Bar Council Chair rejects suggestion that McKenzie Friends should be paid
In response to a statement by the Legal Services Board that came out in support of the idea of paying McKenzie Friends for their work, the Chairman of the Bar, Chantal-Aimée Doerries QC, has explained why unregulated, unqualified and uninsured individuals should not be paid for helping litigants in person.
McKenzie Friends are those who assist litigants in person in court; there is no requirement that they should be qualified.
Chantal-Aimée Doerries said: “The Bar Council and other legal professionals have consistently made the case that access to justice is integral to a democratic, civil society and it should come as no surprise that legal aid cuts excluded significant numbers of people from accessing legal advice or representation.

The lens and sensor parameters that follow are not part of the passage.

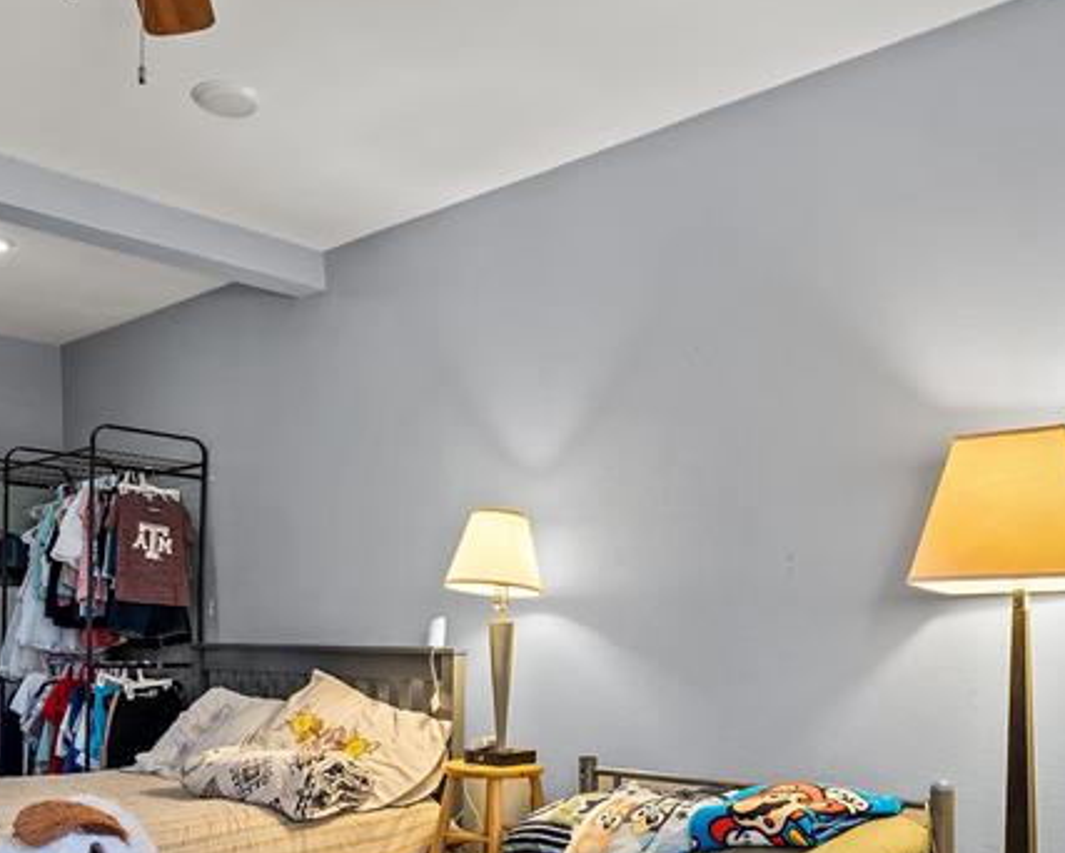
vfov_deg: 39.4
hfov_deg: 50.2
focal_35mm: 36
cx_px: 479
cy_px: 698
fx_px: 1135
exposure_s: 1/2
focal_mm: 16
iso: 500
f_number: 8
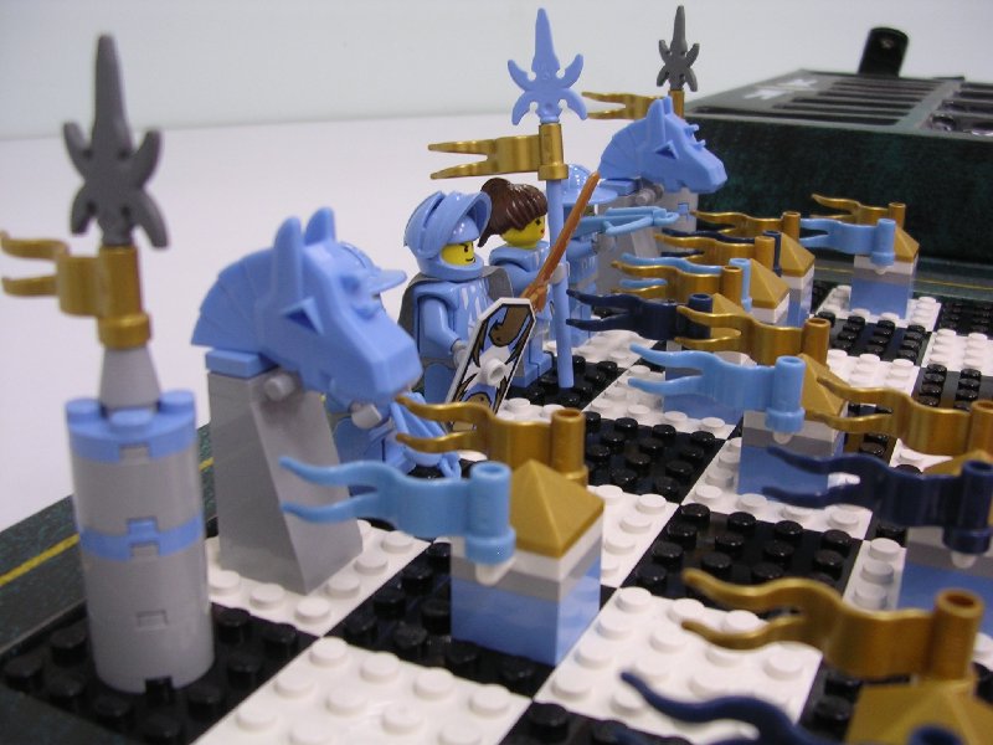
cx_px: 496
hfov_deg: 49.0
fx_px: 1090
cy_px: 372
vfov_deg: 37.7
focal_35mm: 38
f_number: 2.8
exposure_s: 1/16.2
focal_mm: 5.8
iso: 100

“The solution to government legal aid cuts, however, is not to allow untrained, unregulated and uninsured McKenzie Friends to undertake reserved legal activities, such as rights of audience before the courts, and to charge for these services.
“I disagree with the Legal Services Board’s statement that the case has not been made for an outright ban on fee charging McKenzie Friends. Some paid McKenzie Friends charge as much as £125 an hour. Many members of the junior Bar, for example, will charge around £90 an hour, and all have completed a minimum of five year's study, including 120 hours of advocacy training and a year of working under close supervision of a senior colleague, as well as being insured and regulated.
“Those who instruct a paid McKenzie Friend would be better off employing a junior barrister or solicitor. This is often more-cost effective and will always represent better value for money.”